Camalan Seda, Langefeld Carl D, Zinnia Amy, McKee Brigham, Carlson Matthew L, Deep Nicholas L, Harris Michael S, Jan Taha A, Kaul Vivian F, Lindquist Nathan R, Mattingly Jameson K, Shah Jay, Zhan Kevin Y, Gurcan Metin N, Moberly Aaron C
Center for Artificial Intelligence Research, Wake Forest University School of Medicine, Winston-Salem, North Carolina, USA.
Department of Biostatistics and Data Science, Bowman Gray Center for Medical Education, Wake Forest University School of Medicine, Winston-Salem, North Carolina, USA.
Otolaryngol Head Neck Surg. 2025 Jan;172(1):152-161. doi: 10.1002/ohn.965. Epub 2024 Sep 2.
This study investigated the comparative performance of ear, nose, and throat (ENT) physicians in correctly detecting ear abnormalities when reviewing digital otoscopy imaging using 3 different visualization methods, including computer-assisted composite images called "SelectStitch," single video frame "Still" images, and video clips. The study also explored clinicians' diagnostic confidence levels and the time to make a diagnosis.
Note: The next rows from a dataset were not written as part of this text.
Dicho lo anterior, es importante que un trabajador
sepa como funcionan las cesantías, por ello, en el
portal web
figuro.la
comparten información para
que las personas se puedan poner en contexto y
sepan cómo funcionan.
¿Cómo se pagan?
Clinician diagnostic reader study.
Online diagnostic survey of ENT physicians.
Nine ENT physicians reviewed digital otoscopy examinations from 86 ears with various diagnoses (normal, perforation, retraction, middle ear effusion, tympanosclerosis). Otoscopy examinations used artificial-intelligence (AI)-based computer-aided composite image generation from a video clip (SelectStitch), manually selected best still frame from a video clip (Still), or the entire video clip. Statistical analyses included comparisons of ability to detect correct diagnosis, confidence levels, and diagnosis times.
The ENT physicians' ability to detect ear abnormalities (33.2%-68.7%) varied depending on the pathologies. SelectStitch and Still images were not statistically different in detecting abnormalities (P > .50), but both were different from Video (P < .01). However, the performance improvement observed with Videos came at the cost of significantly longer time to determining the diagnosis. The level of confidence in the diagnosis was positively associated with correct diagnoses, but varied by particular pathology.
This study explores the potential of computer-assisted techniques like SelectStitch in enhancing otoscopic diagnoses and time-saving, which could benefit telemedicine settings. Comparable performance between computer-generated and manually selected images suggests the potential of AI algorithms for otoscopy applications.
本研究调查了耳鼻喉科(ENT)医生在使用三种不同可视化方法(包括称为“SelectStitch”的计算机辅助合成图像、单视频帧“静止”图像和视频片段)查看数字耳镜成像时正确检测耳部异常的比较表现。该研究还探讨了临床医生的诊断信心水平和做出诊断的时间。
临床医生诊断性阅片研究。
对耳鼻喉科医生进行在线诊断调查。
九名耳鼻喉科医生对来自86只耳朵的数字耳镜检查进行了评估,这些耳朵有各种诊断结果(正常、穿孔、内陷、中耳积液、鼓室硬化)。耳镜检查使用了基于人工智能(AI)的计算机辅助合成图像生成技术,该技术从视频片段中生成(SelectStitch),从视频片段中手动选择最佳静止帧(静止),或使用整个视频片段。统计分析包括对检测正确诊断的能力、信心水平和诊断时间的比较。
耳鼻喉科医生检测耳部异常的能力(33.2%-68.7%)因病理情况而异。SelectStitch和静止图像在检测异常方面无统计学差异(P>.50),但两者均与视频不同(P<.01)。然而,使用视频观察到的性能提升是以显著延长诊断时间为代价的。诊断信心水平与正确诊断呈正相关,但因具体病理情况而异。
本研究探讨了SelectStitch等计算机辅助技术在增强耳镜诊断和节省时间方面的潜力,这可能有益于远程医疗环境。计算机生成图像和手动选择图像之间的可比性能表明了人工智能算法在耳镜检查应用中的潜力。